On FBT, if you say it is available for private use then it is charged at 20% of the vehicles value less depreciation, less when it is not available i.e. getting fixed, you've gone on holiday.
But to be classed as a company vehicle it has to be for the purpose of the work involved.

But the up side is you can charge track days as vehicle training days.

Smiff-ta
10th November 2014, 07:56
I'm all for getting a bike whichever way you can that's cool. Something to think about if you can be bothered reading any further - Please I'm not trying to tell people how to live their life just some free advice for those that are interested and it's only that - feel free not to read.

So...

There are only really two classes of items you have on a balance sheet (and in your life in a financial sense that is), an ASSET or a LIABILITY.

An ASSET makes you money.

A LIABILITY loses you money.

You should work hard to get rid of Liabilities from your life and acquire Assets. Also, NEVER finance a Liability.

WTF??

Think of it this way. If you have $20,000 in the bank at 5% interest, that is making you money. $1000 a year in fact. So it is an ASSET.

If you have $20,000 in a bike, it is depreciating so it is losing you money. It is a LIABILITY.

You make things even worse, if you finance that bike.

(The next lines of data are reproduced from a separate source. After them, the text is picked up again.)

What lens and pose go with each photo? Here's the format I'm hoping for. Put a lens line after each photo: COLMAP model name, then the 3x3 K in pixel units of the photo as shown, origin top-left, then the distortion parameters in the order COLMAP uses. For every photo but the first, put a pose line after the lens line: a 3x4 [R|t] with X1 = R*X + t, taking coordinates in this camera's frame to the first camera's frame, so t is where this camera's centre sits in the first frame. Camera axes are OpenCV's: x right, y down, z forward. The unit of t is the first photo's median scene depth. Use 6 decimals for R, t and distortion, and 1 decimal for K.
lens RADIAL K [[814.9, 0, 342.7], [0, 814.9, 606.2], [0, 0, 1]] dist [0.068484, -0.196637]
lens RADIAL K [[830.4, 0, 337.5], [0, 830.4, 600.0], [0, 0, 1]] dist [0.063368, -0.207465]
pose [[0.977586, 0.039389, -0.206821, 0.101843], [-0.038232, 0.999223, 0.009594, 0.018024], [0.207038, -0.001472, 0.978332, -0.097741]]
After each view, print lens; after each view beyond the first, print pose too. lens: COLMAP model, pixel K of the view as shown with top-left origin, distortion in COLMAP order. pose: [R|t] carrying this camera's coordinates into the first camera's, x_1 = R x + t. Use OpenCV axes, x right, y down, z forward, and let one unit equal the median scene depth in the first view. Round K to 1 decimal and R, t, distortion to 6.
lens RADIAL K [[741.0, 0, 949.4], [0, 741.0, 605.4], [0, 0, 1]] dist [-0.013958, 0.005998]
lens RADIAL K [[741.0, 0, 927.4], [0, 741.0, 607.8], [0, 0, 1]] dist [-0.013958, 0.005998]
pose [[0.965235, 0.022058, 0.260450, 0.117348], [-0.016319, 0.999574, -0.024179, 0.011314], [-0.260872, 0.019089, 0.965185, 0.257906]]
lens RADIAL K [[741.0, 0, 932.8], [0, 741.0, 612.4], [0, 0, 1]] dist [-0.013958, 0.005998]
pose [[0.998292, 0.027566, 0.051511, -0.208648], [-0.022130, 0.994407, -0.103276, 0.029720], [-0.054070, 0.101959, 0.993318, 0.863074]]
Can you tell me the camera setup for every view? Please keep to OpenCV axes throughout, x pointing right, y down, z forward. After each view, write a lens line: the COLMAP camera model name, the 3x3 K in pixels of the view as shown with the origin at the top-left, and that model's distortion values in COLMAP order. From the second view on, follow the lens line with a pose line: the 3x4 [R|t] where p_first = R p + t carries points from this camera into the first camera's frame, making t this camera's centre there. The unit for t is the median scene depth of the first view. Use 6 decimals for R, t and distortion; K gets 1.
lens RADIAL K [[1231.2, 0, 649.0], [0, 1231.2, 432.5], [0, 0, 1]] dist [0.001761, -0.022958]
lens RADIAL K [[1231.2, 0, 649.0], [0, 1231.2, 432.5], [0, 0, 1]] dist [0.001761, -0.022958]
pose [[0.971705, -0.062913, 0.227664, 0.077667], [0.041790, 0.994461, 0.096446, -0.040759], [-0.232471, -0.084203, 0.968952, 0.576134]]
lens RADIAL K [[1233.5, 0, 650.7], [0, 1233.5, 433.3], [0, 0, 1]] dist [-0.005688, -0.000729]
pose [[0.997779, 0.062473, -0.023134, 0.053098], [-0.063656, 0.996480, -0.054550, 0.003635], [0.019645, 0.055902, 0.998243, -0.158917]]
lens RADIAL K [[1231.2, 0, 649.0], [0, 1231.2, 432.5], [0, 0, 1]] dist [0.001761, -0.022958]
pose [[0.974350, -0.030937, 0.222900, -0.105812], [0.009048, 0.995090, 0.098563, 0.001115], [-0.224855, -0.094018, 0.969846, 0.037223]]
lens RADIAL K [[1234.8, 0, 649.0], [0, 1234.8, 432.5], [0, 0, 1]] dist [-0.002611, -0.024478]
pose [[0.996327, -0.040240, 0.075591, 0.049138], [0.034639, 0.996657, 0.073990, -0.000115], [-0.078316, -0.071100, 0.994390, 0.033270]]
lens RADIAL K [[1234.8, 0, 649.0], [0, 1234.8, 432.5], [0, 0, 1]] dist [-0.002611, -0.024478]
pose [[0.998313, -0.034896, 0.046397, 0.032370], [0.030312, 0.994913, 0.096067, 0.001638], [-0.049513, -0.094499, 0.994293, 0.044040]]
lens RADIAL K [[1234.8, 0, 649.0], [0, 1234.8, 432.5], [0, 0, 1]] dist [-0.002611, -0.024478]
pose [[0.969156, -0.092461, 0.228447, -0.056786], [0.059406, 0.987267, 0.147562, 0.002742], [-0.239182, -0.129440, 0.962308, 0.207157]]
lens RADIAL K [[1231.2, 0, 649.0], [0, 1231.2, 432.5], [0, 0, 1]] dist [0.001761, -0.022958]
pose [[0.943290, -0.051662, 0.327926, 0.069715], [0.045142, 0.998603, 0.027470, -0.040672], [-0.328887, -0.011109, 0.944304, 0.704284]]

Not only is a bike worth less every year (unless say its something like a Vincent Black Shadow for example), you pay interest to a third party so it's a double whammy.

Say the bike loses 10% of it's value every year, and the finance company or bank charges you 10% interest for your finance arrangement. That means you are paying $4000 a year just to have the thing in the garage (assuming you financed 100%) and you haven't even started paying the thing off!!!

So, for what it is worth unless you need the bike to get to work say, lease or finance only on the understanding you are throwing cash away, away, away. Can you afford to burn cash? Is your name Bill Gates?

If you want to get to a life of financial independence, one where you can tell your boss to shove his job because you can afford too, the sooner you apply the approach of FINANCE ONLY ASSETS (e.g. a house or a business) to your life - the sooner you will get to that financial independence. And telling the boss to f-off. And then buying with CASH the toys you really want.

Pay cash for toys. Don't finance them. Finance Assets.

Good luck :-)

If you are self-employed interest cost are tax deductible
As with any Asset you can also show the depreciation as an expense against your taxable income and pay less income tax.